The plaintiffs' Third, Fourth, and Fifth Counts assert claims under New York law. Because the claims arising under federal law are dismissed, the Court declines supplemental jurisdiction over the state law claims pursuant to 28 U.S.C. § 1367(c) (3). See United Mine Workers v. Gibbs, 383 U.S. 715, 726, 86 S. Ct. 1130, 1139, 16 L. Ed. 2d 218 (1966) ("Certainly, if the federal claims are dismissed before trial, ... the state claims should be dismissed as well."); Block v. First Blood Assocs., 988 F.2d 344, 351 (2d Cir. 1993) (no abuse of discretion to refuse supplemental jurisdiction over state law claims when federal claims were dismissed before trial).


Therefore, the defendants' motion to dismiss the Complaint is granted without prejudice to the plaintiffs' filing an amended complaint in accordance with the foregoing, within thirty (30) days of the date of this Opinion.



[1] Plaintiffs also assert the defense of equitable estoppel to the defendants' assertion of the statute of limitations.
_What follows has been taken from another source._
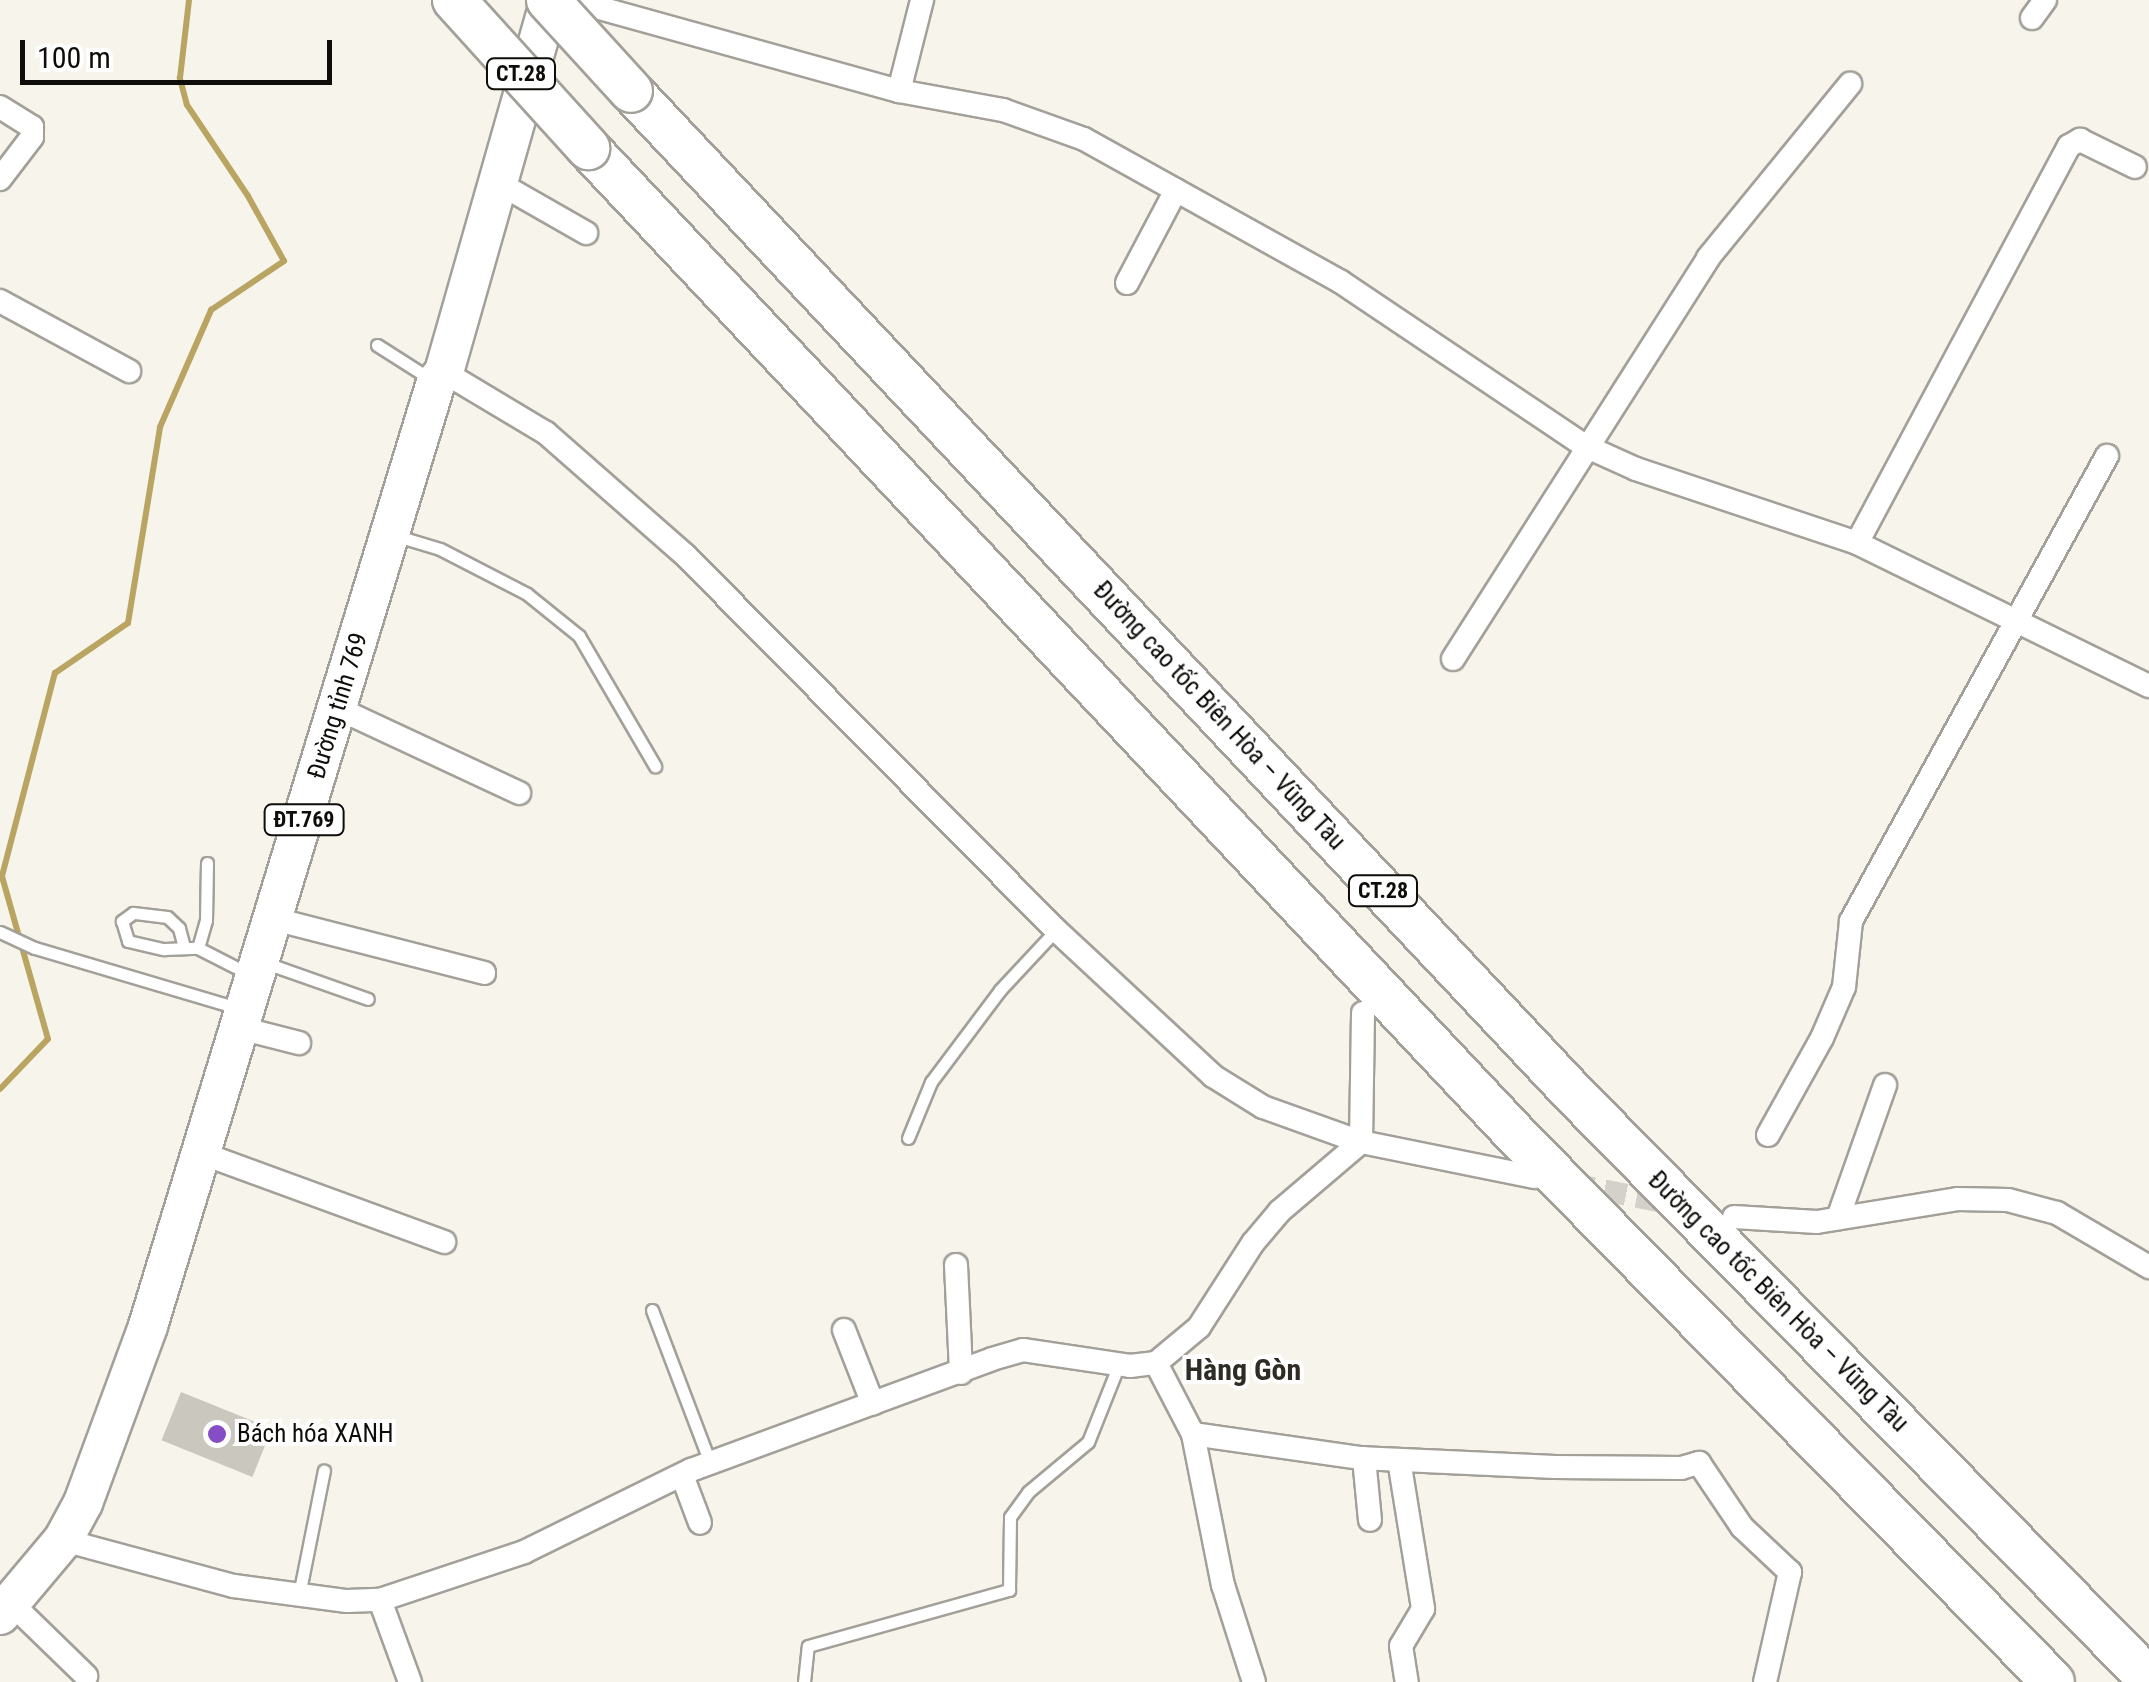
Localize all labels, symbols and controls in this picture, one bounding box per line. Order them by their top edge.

This argument is wholly untenable because neither the Complaint nor the plaintiffs' moving papers allege anything to indicate how the plaintiffs were prevented from bringing this lawsuit earlier, beyond the speculative inference that other lawsuits were being brought by plaintiffs, other investors, and the defendants. Furthermore, a condition precedent to asserting equitable estoppel is that plaintiffs knew of their cause of action knowledge they deny having for purposes of their argument of fraudulent concealment. It is paradoxical for plaintiffs to argue, on the one hand, that they knew about their claim for the purpose of equitable estoppel, but, on the other hand, that they did not know about their injury for the purpose of determining when the action accrued in the first place. See Cerbone v. Int'l Ladies' Garment Workers' Union, 768 F.2d 45, 49-50 (2d Cir.1985) (unlike fraudulent concealment, "equitable estoppel is invoked in cases where the plaintiff knew of the existence of his cause of action but the defendant's conduct caused him to delay bringing his lawsuit").

[2] The defendants also move to dismiss the second RICO count for conspiracy, 18 U.S.C. § 1962(d), for failure to state the claim properly. This claim in turn depends upon the other allegations in the Complaint such as the predicate acts, which have not been pleaded with particularity. Therefore, it is unnecessary to decide whether the conspiracy claim has still further deficiencies.